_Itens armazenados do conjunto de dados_
........

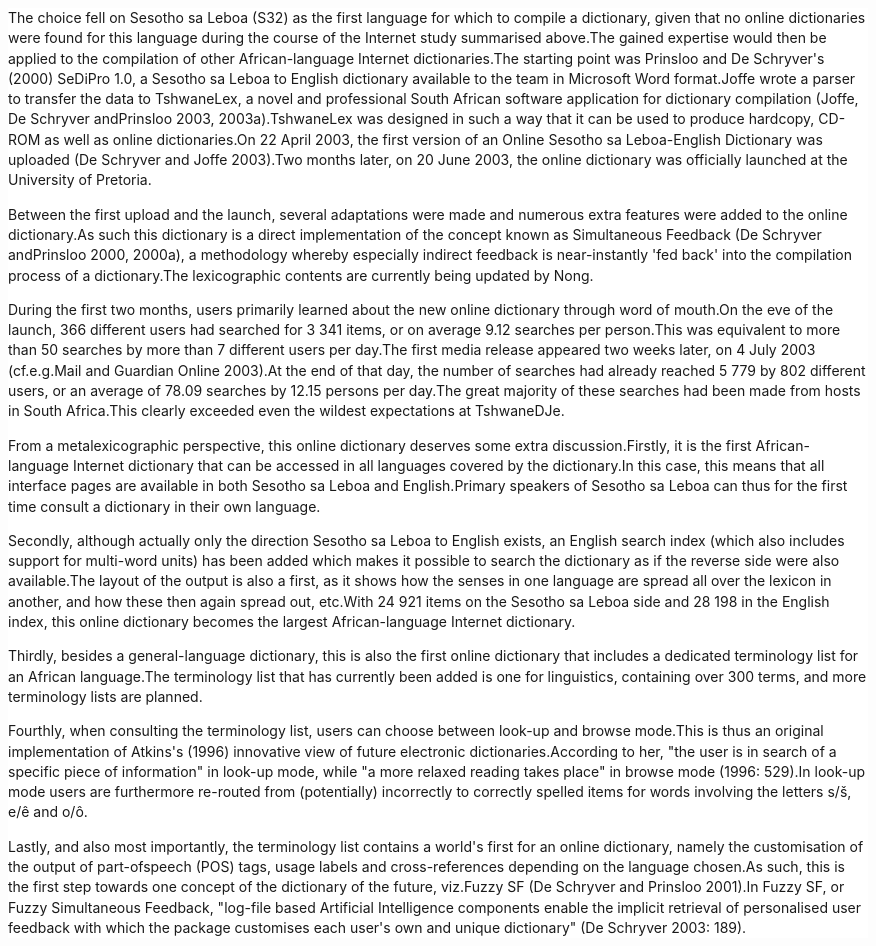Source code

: The choice fell on Sesotho sa Leboa (S32) as the first language for which to compile a dictionary, given that no online dictionaries were found for this language during the course of the Internet study summarised above.The gained expertise would then be applied to the compilation of other African-language Internet dictionaries.The starting point was Prinsloo and De Schryver's (2000) SeDiPro 1.0, a Sesotho sa Leboa to English dictionary available to the team in Microsoft Word format.Joffe wrote a parser to transfer the data to TshwaneLex, a novel and professional South African software application for dictionary compilation (Joffe, De Schryver andPrinsloo 2003, 2003a).TshwaneLex was designed in such a way that it can be used to produce hardcopy, CD-ROM as well as online dictionaries.On 22 April 2003, the first version of an Online Sesotho sa Leboa-English Dictionary was uploaded (De Schryver and Joffe 2003).Two months later, on 20 June 2003, the online dictionary was officially launched at the University of Pretoria.

Between the first upload and the launch, several adaptations were made and numerous extra features were added to the online dictionary.As such this dictionary is a direct implementation of the concept known as Simultaneous Feedback (De Schryver andPrinsloo 2000, 2000a), a methodology whereby especially indirect feedback is near-instantly 'fed back' into the compilation process of a dictionary.The lexicographic contents are currently being updated by Nong.

During the first two months, users primarily learned about the new online dictionary through word of mouth.On the eve of the launch, 366 different users had searched for 3 341 items, or on average 9.12 searches per person.This was equivalent to more than 50 searches by more than 7 different users per day.The first media release appeared two weeks later, on 4 July 2003 (cf.e.g.Mail and Guardian Online 2003).At the end of that day, the number of searches had already reached 5 779 by 802 different users, or an average of 78.09 searches by 12.15 persons per day.The great majority of these searches had been made from hosts in South Africa.This clearly exceeded even the wildest expectations at TshwaneDJe.

From a metalexicographic perspective, this online dictionary deserves some extra discussion.Firstly, it is the first African-language Internet dictionary that can be accessed in all languages covered by the dictionary.In this case, this means that all interface pages are available in both Sesotho sa Leboa and English.Primary speakers of Sesotho sa Leboa can thus for the first time consult a dictionary in their own language.

Secondly, although actually only the direction Sesotho sa Leboa to English exists, an English search index (which also includes support for multi-word units) has been added which makes it possible to search the dictionary as if the reverse side were also available.The layout of the output is also a first, as it shows how the senses in one language are spread all over the lexicon in another, and how these then again spread out, etc.With 24 921 items on the Sesotho sa Leboa side and 28 198 in the English index, this online dictionary becomes the largest African-language Internet dictionary.

Thirdly, besides a general-language dictionary, this is also the first online dictionary that includes a dedicated terminology list for an African language.The terminology list that has currently been added is one for linguistics, containing over 300 terms, and more terminology lists are planned.

Fourthly, when consulting the terminology list, users can choose between look-up and browse mode.This is thus an original implementation of Atkins's (1996) innovative view of future electronic dictionaries.According to her, "the user is in search of a specific piece of information" in look-up mode, while "a more relaxed reading takes place" in browse mode (1996: 529).In look-up mode users are furthermore re-routed from (potentially) incorrectly to correctly spelled items for words involving the letters s/š, e/ê and o/ô.

Lastly, and also most importantly, the terminology list contains a world's first for an online dictionary, namely the customisation of the output of part-ofspeech (POS) tags, usage labels and cross-references depending on the language chosen.As such, this is the first step towards one concept of the dictionary of the future, viz.Fuzzy SF (De Schryver and Prinsloo 2001).In Fuzzy SF, or Fuzzy Simultaneous Feedback, "log-file based Artificial Intelligence components enable the implicit retrieval of personalised user feedback with which the package customises each user's own and unique dictionary" (De Schryver 2003: 189).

........

_Tarefa a realizar_
Você pode transformar em uma lista numerada as linhas da listagem, começando na que contém "Secondly, although actually" e terminando depois da que contém "Thirdly, besides a", sem as linhas em branco?

_Resposta à tarefa_
1. Secondly, although actually only the direction Sesotho sa Leboa to English exists, an English search index (which also includes support for multi-word units) has been added which makes it possible to search the dictionary as if the reverse side were also available.The layout of the output is also a first, as it shows how the senses in one language are spread all over the lexicon in another, and how these then again spread out, etc.With 24 921 items on the Sesotho sa Leboa side and 28 198 in the English index, this online dictionary becomes the largest African-language Internet dictionary.
2. Thirdly, besides a general-language dictionary, this is also the first online dictionary that includes a dedicated terminology list for an African language.The terminology list that has currently been added is one for linguistics, containing over 300 terms, and more terminology lists are planned.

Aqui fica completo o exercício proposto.